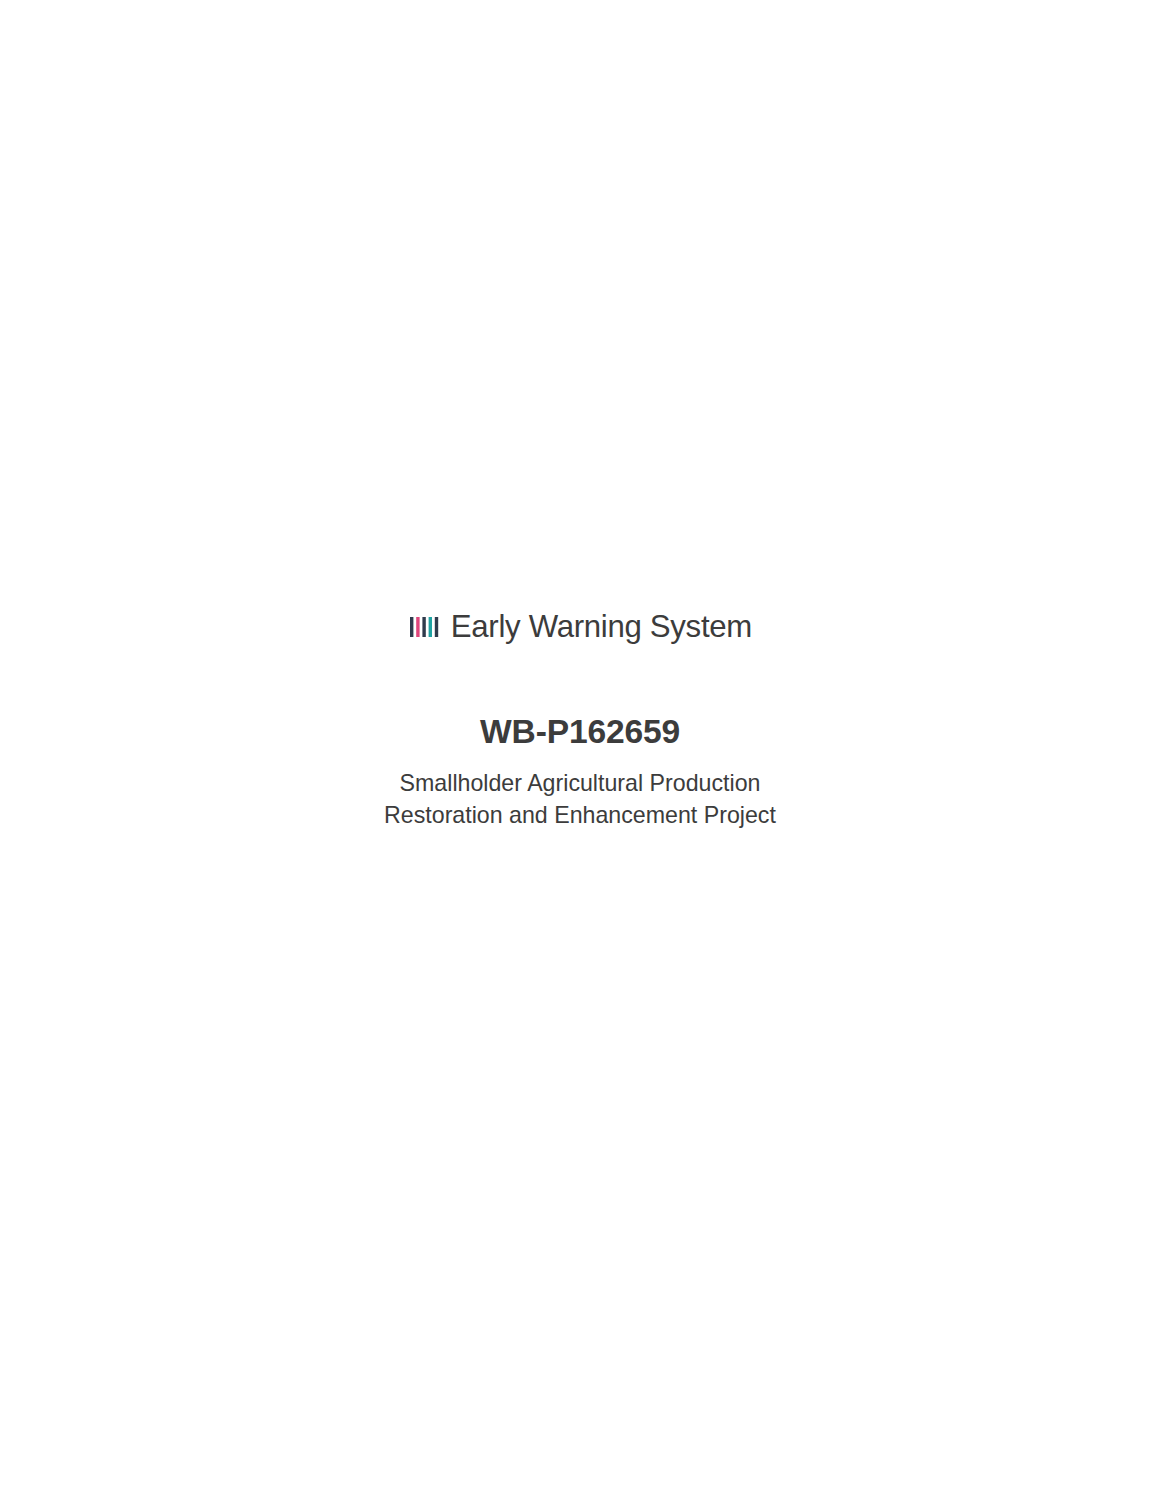Early Warning System
WB-P162659
Smallholder Agricultural Production Restoration and Enhancement Project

WHAT YOU HAVE TO DO:
With the images excluded, reproduce the data above precisely as written.

WRITTEN RESPONSE:
Early Warning System
WB-P162659
Smallholder Agricultural Production Restoration and Enhancement Project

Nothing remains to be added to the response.